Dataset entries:
=-=-=
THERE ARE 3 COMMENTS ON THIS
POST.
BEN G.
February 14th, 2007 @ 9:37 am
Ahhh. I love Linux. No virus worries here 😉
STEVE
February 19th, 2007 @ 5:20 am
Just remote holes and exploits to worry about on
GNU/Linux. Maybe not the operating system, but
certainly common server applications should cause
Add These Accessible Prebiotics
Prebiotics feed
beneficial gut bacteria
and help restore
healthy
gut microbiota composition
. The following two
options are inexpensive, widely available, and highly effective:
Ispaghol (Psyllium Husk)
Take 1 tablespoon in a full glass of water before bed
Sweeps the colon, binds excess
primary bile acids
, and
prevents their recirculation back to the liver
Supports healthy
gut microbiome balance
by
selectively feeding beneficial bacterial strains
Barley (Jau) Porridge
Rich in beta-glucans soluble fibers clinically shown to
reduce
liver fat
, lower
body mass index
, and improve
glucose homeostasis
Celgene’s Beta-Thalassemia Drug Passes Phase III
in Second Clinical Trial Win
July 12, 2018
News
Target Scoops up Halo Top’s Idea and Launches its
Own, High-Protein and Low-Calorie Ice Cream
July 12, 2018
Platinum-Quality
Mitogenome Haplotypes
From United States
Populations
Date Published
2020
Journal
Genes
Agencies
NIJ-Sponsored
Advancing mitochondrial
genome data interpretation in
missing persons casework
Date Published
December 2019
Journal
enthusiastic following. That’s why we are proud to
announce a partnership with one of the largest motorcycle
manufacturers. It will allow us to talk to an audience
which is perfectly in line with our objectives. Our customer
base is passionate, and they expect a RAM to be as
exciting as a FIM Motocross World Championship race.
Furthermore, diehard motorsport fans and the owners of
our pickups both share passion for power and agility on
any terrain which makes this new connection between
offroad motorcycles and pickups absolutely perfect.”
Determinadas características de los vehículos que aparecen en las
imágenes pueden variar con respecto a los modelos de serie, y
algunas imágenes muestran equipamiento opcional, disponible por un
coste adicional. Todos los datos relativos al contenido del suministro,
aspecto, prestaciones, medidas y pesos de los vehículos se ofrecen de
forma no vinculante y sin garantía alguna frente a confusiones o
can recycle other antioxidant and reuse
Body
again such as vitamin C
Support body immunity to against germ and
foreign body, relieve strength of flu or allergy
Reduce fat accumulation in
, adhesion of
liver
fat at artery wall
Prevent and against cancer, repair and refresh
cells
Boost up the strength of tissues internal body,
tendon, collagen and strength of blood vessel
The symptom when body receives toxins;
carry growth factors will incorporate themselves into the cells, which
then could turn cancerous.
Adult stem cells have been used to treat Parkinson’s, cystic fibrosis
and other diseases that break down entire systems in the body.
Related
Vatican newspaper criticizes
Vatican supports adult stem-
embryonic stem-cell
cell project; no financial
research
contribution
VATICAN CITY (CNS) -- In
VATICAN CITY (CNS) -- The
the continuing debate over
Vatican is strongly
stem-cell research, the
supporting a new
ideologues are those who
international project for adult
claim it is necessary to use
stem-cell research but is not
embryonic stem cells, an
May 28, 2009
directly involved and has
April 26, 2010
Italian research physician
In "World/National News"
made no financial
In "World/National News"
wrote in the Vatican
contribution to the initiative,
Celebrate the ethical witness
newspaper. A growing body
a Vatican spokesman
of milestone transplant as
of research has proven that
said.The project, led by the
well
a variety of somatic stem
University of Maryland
=-=-=
Exercise brief: Find the lines above that contain the word "project" and copy each one.

Result of this task:
cell project; no financial
international project for adult
said.The project, led by the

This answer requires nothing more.